→ PROBLEM DETAILS: Which lines in the data below contain the word "تفاصيل"? Find each one and copy it in full.

(Beginning of PROVIDED RECORDS)

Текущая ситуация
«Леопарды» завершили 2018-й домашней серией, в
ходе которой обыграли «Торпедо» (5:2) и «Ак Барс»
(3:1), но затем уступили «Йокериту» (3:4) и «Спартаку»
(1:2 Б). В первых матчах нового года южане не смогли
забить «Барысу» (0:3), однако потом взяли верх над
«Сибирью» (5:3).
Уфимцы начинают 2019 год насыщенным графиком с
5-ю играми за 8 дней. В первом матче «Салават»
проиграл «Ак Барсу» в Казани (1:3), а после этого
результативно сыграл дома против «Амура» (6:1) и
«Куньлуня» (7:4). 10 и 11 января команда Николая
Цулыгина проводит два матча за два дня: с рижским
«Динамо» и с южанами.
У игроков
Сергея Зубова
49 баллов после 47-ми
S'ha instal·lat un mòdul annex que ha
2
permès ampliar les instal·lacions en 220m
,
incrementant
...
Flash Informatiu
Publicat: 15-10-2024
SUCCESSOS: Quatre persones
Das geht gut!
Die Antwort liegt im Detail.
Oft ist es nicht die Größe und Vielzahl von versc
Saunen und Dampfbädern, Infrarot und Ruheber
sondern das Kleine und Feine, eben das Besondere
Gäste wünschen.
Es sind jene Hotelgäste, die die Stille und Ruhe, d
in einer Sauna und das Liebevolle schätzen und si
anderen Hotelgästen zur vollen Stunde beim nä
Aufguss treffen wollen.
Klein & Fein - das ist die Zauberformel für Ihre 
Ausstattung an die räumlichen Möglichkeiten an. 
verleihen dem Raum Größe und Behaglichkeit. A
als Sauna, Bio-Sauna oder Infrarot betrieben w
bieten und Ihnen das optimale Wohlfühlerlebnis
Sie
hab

(End of PROVIDED RECORDS)
(Beginning of PROVIDED RECORDS)

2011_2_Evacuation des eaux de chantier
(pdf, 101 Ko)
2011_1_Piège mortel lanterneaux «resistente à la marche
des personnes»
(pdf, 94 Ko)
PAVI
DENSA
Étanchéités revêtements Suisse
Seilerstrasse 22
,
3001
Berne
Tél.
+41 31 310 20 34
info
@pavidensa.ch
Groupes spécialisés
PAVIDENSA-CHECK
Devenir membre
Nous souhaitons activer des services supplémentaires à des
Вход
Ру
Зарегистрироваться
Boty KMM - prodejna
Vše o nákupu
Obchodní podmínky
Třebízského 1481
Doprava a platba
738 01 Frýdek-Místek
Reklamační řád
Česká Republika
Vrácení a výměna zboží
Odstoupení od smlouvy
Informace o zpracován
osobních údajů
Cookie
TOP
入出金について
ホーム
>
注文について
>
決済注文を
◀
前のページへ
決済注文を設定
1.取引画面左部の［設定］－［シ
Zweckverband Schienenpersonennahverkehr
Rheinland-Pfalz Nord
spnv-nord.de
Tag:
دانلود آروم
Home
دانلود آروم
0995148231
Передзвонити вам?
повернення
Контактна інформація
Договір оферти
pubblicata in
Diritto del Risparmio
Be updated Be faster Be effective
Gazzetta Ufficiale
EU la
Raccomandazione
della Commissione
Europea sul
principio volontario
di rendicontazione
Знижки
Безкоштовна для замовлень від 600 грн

(End of PROVIDED RECORDS)
(Beginning of PROVIDED RECORDS)

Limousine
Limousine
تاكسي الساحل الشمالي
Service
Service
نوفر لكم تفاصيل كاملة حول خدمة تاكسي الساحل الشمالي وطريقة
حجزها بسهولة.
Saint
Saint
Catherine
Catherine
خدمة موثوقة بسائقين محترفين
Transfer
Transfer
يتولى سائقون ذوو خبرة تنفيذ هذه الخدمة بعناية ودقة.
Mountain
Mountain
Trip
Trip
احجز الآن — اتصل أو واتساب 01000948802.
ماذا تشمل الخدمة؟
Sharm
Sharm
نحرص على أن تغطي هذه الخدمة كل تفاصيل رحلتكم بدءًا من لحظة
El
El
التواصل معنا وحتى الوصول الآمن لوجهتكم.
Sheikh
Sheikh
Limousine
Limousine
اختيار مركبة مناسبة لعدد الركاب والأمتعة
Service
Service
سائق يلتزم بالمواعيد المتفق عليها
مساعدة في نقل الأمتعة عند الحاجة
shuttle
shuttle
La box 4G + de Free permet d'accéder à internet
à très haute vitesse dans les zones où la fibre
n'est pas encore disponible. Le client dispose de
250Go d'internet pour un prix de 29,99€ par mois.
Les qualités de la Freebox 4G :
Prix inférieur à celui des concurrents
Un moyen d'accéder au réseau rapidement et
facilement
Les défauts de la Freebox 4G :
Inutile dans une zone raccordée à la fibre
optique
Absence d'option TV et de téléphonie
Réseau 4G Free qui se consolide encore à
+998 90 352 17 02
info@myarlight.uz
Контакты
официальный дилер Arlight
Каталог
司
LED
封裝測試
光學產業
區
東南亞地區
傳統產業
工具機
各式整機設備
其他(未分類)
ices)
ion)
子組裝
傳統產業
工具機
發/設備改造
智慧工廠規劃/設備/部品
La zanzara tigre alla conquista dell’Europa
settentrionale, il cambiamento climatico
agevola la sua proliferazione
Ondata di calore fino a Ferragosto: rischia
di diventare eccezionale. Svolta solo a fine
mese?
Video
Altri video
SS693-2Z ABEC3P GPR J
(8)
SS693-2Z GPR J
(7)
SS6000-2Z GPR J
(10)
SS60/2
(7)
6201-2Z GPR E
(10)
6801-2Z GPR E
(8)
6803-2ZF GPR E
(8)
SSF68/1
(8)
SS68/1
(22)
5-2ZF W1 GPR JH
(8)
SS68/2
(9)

(End of PROVIDED RECORDS)

→ OUTPUT FOR THIS TASK:
نوفر لكم تفاصيل كاملة حول خدمة تاكسي الساحل الشمالي وطريقة
نحرص على أن تغطي هذه الخدمة كل تفاصيل رحلتكم بدءًا من لحظة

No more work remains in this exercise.